Description of the task:
The listing must be copied out in full and exactly; no images go with it.
"""
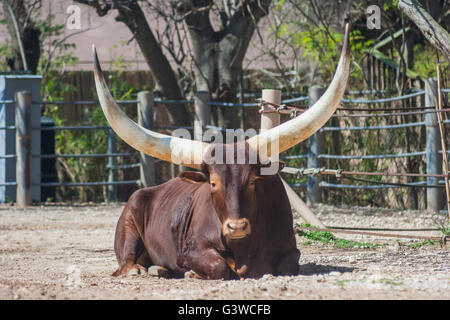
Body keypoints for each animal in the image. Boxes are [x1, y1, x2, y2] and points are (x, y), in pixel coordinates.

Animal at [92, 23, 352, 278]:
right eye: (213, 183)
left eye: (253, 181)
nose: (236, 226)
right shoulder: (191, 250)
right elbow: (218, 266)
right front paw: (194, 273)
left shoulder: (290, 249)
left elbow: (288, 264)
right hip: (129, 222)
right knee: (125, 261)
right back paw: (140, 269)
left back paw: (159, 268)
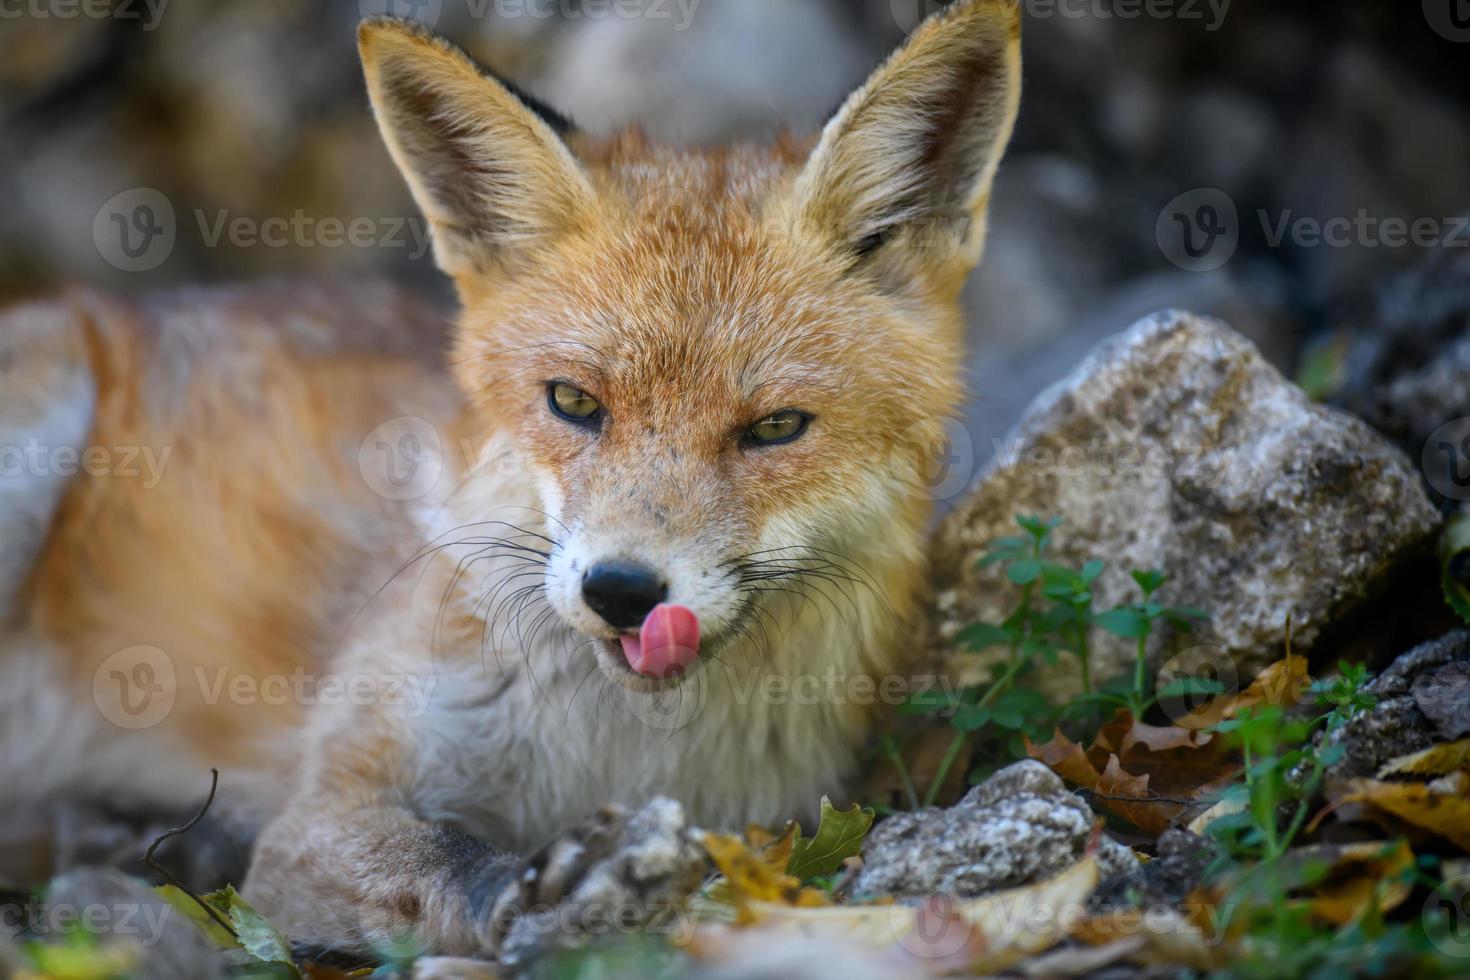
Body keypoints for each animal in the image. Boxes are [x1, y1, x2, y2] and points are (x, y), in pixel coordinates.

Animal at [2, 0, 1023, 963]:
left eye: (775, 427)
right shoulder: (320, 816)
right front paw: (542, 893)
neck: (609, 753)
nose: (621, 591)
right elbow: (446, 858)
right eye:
"""
Output for this task:
Body keypoints for each animal in the image. Boxes are [x1, y1, x2, y2] and points are (x, y), in pixel coordinates.

Animal at [92, 23, 352, 278]:
right eye: (213, 183)
left eye: (253, 181)
nose: (236, 226)
right shoulder: (191, 250)
right elbow: (218, 266)
right front paw: (194, 273)
left shoulder: (290, 249)
left elbow: (288, 264)
right hip: (129, 222)
right knee: (125, 261)
right back paw: (140, 269)
left back paw: (159, 268)
Body keypoints for each animal in the image. Boxes are [x1, y1, x2, y2] and points are (x, y), in pixel coordinates.

Animal at [2, 0, 1023, 963]:
left eye: (775, 427)
right shoulder: (320, 816)
right front paw: (542, 893)
neck: (609, 753)
nose: (621, 591)
right elbow: (446, 858)
right eye:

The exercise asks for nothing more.